I had the pleasure of reviewing Yannick Murphy’s new novel, THE CALL, in last week’s Boston Globe. You can read it on Boston.com or below…

The Call, by Yannick Murphy (Harper Perennial, 223 pages).

Many readers disdain high-concept novels for good reason: they’re usually more fun to write than to read. But if they give it a chance, most readers will find that Yannick Murphy’s remarkable new novel THE CALL succeeds where others fail. The concept? This novel is written in the format of a daily journal; to be precise, the call log belonging to a veterinarian in a small New England town.

CALL: A horse with lameness.
ACTION: Drove to farm. The poorest farm I have seen so far… The owner’s boy sat on the rusted seat of a tractor that did not look like it could move, but grew up from the ground where it was, pushing itself through the dirt and had come to rest…Tall grass grew up high alongside its tires, past the height of the wheel wells.
RESULT: After I felt the horse’s leg, I told the owner about the heat. I told her she would do well to stand the horse’s leg in a bucket of ice water. The woman shook her head. “No ice,” she said…
WHAT I SAID TO THE WIFE IN BED: Am I getting grayer? The children told me I have more gray here…
WHAT THE WIFE SAID: No, you don’t have more gray than usual. It’s just that the children are taller. They can see the gray they have never been able to see before.
WHAT THE NIGHT SAID: Coyotes rule.

THE CALL is a portrait of a family, Dr. David Appleton, his wife Jen, and their three children: Sam (12), Sarah (10), and Mia (6). When Jen says, early in the book, “Be careful hunting, David. He’s still so young. You only have one son, you know,” we can tell something terrible is coming.

“CALL: My son. I can’t get him fast enough… I can see the holes in the cloth of his coat, and the goose feathers sticking out from them, wavering in the wind.”

When Sam is shot by an unseen hunter, he falls into a coma and the Appleton family feels everything that was once stable slip away. And yet… as much as David and Jen fret about Sam’s prognosis (“WHAT THE WIFE SAID I DID IN MY SLEEP: Cried.”), life in all its tiny details goes on. (“WHAT THE TRUCK IS TELLING ME: Check engine.”). As David makes his rounds to the horses with toothaches and pregnant goats his community comes into focus. Aging Dorothy, for instance, with her pet sheep Alice, who lives inside the house. The rich couple with their mansion and Great Dane. Jim Bushway, the careless farmhand who shoots “rock tiger” — chipmunks — and leaves them where they fall. With his son frozen in a coma each member of this small town becomes either a source of information about his attacker or a suspect. The person calling the Appleton’s home and then hanging up, over and over, isn’t helping matters.

## TASKS FOR THIS EXERCISE
**a)** Answer these questions from the review of The Call, one per line, marked (i), (ii), (iii):
(i) What is the novel's format?
(ii) How old is Mia?
(iii) What does Jim Bushway shoot?
**b)** In the review of The Call, how does the wife explain why the children think David has more gray hair than usual? Answer in one to three sentences.
**c)** From the review of The Call, duplicate the text from "The Call, by" up to and including "the wheel wells.".

## DATA PROVIDED
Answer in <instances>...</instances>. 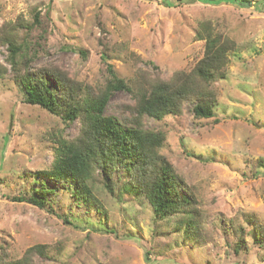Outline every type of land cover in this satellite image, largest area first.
<instances>
[{"label":"rangeland","instance_id":"rangeland-1","mask_svg":"<svg viewBox=\"0 0 264 264\" xmlns=\"http://www.w3.org/2000/svg\"><path fill=\"white\" fill-rule=\"evenodd\" d=\"M233 1L0 0V35L21 39L38 15L28 36L39 46L32 68L53 66L93 88L109 79L108 65L119 78L136 72L148 82L189 72L203 57L196 33L205 23L235 45L225 77L213 84L212 118L194 119L189 101L180 116L142 120L145 129L164 132L159 154L196 209L199 229L189 238L178 217L159 221L141 195L122 190L123 171L113 194L95 185L104 217L74 201L68 183L42 178L56 139L72 140L79 124L24 103L0 44V66L8 70L0 79V246L9 259L43 246L47 257L34 254L33 264H264L248 221L264 227V0ZM132 105L128 93L115 92L104 114L127 126ZM40 181L51 190L49 209L13 201Z\"/></svg>","mask_w":264,"mask_h":264},{"label":"trees","instance_id":"trees-1","mask_svg":"<svg viewBox=\"0 0 264 264\" xmlns=\"http://www.w3.org/2000/svg\"><path fill=\"white\" fill-rule=\"evenodd\" d=\"M201 1L234 3L233 0ZM165 5L172 6L170 3ZM32 23L26 27V34L21 39L14 34L0 35V44L6 45L9 77L21 89L24 103L41 108L64 124L74 121L79 124V134L72 140L56 139L53 160L49 168L40 173L42 178L68 183L66 189L74 201L88 209L92 207L104 217L102 212L105 210L94 194L95 185L99 184L104 191L113 194L114 176L123 171L126 176L123 191L141 195L159 221L178 217L184 237L191 238L192 230L199 229L197 212L191 208L183 180L159 154L165 134L157 129H145L142 120L146 117L158 122L166 116H180L183 104L189 101L193 103L194 119L212 118L216 104L213 84L225 77L228 52L235 48L234 43L218 34L211 35L208 32L210 26L205 23L196 33L197 39L205 41L203 57L189 72H177L169 81L148 82L143 74L136 72L131 78H119L108 65L109 79L104 86L93 88L70 79L53 66L32 68L39 46L34 48L28 36L38 24L37 14ZM80 55L86 58L85 53L80 52ZM8 70L0 66V79ZM115 92H126L133 100L132 106H126L133 115L127 126L104 114ZM50 195L51 190L40 181L26 196L13 198V201L49 209ZM248 221L253 222L252 242L264 249V227L251 217ZM34 254L47 257L43 246H34L20 259L11 260L0 246V264H33Z\"/></svg>","mask_w":264,"mask_h":264}]
</instances>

## SOLUTIONS BY TASK
**a)**
(i) The call log of a veterinarian in a small New England town, written as a daily journal.
(ii) Six.
(iii) "Rock tiger," meaning chipmunks.

**b)** She says he doesn't have more gray than usual. The children are taller now, so they can see gray they were never able to see before.

**c)**
The Call, by Yannick Murphy (Harper Perennial, 223 pages).

Many readers disdain high-concept novels for good reason: they’re usually more fun to write than to read. But if they give it a chance, most readers will find that Yannick Murphy’s remarkable new novel THE CALL succeeds where others fail. The concept? This novel is written in the format of a daily journal; to be precise, the call log belonging to a veterinarian in a small New England town.

CALL: A horse with lameness.
ACTION: Drove to farm. The poorest farm I have seen so far… The owner’s boy sat on the rusted seat of a tractor that did not look like it could move, but grew up from the ground where it was, pushing itself through the dirt and had come to rest…Tall grass grew up high alongside its tires, past the height of the wheel wells.